Here in the question the answer according to the book is (c) i.e. 380 KJ mol^-. But if we calculate the question for 1 mole of HCl then the answer is coming (b) . I want to ask that while calculating enthalpy, what stoichiometry should we use for the reactants?

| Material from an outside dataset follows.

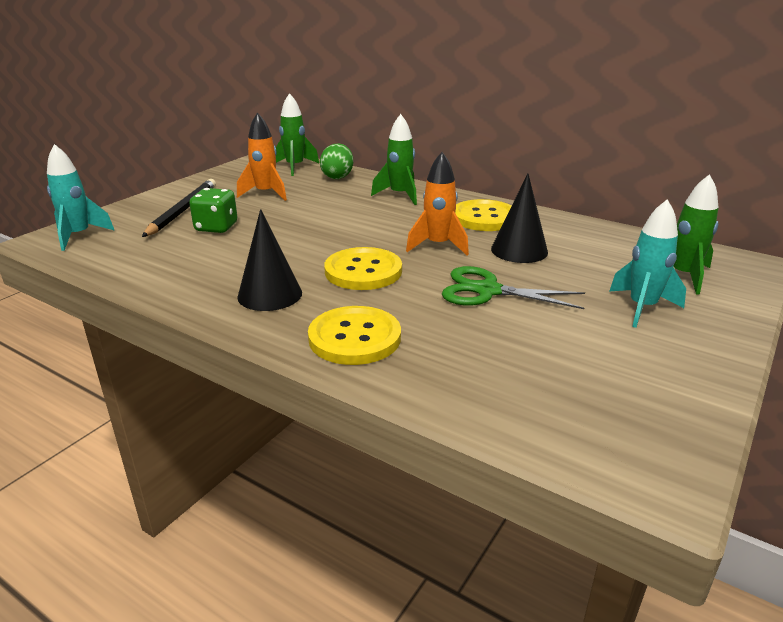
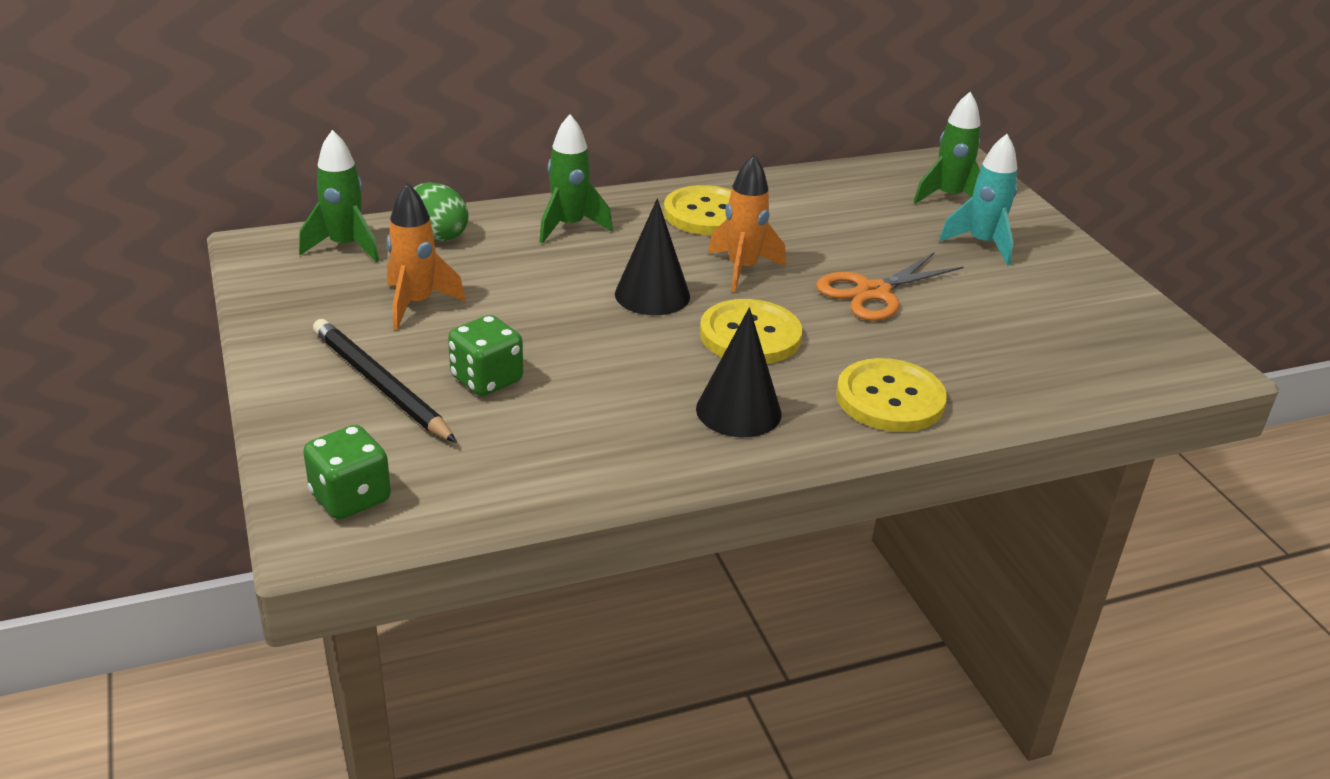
camera: 55 degrees left, 5 degrees up
(79, 236) = (350, 498): turquoise rocket -> green dice
(487, 290) = (873, 292): green scissors -> orange scissors
(519, 250) = (808, 236): black cone -> black cone (652, 295)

Given bond energies of H--H and Cl--Cl bonds which can be represented as follows,
              H_2(g) ——>  2H_(g)                ΔH_(H)  = +430 KJ/mol ----------------(1)
              Cl_2(g) ——> 2Cl_(g)               ΔH_(Cl)  = +240 KJ/mol ----------------(2)
              HCl_(g) ——> H_(g) + Cl_(g)     ΔH_(HCl)= ?                    ----------------(3)
Bond enthalpy of HCl [ΔH_(HCl)] can be found out as follows,

         $$\begin{gathered} ∆H = \sum _{}^{}∆H_f^0\left(product\right) - \underset{}{\overset{}{\sum ∆H_f^0\left(reac\tan t\right)}} \\ = [∆H_f^0(H) + ∆H_f^0(Cl\left)\right] - [∆H_f^0(HCl\left)\right] \\ = \frac{1}{2}\times 430 + \frac{1}{2}\times 240 - (-90) \\ = 425 KJ/mol \end{gathered}$$

              As far as stoichiometry is concerned for the reactants, when an amount of energy is listed for a balanced chemical equation, it relates to the number of moles of the compound as indicated by its coefficient in the chemical reaction. Here,  ΔH_(HCl) = 425 KJ/mol which indicates that 1 mole of HCl, 1 mole of H, 1 mole of Cl all are related to 425 KJ/mol.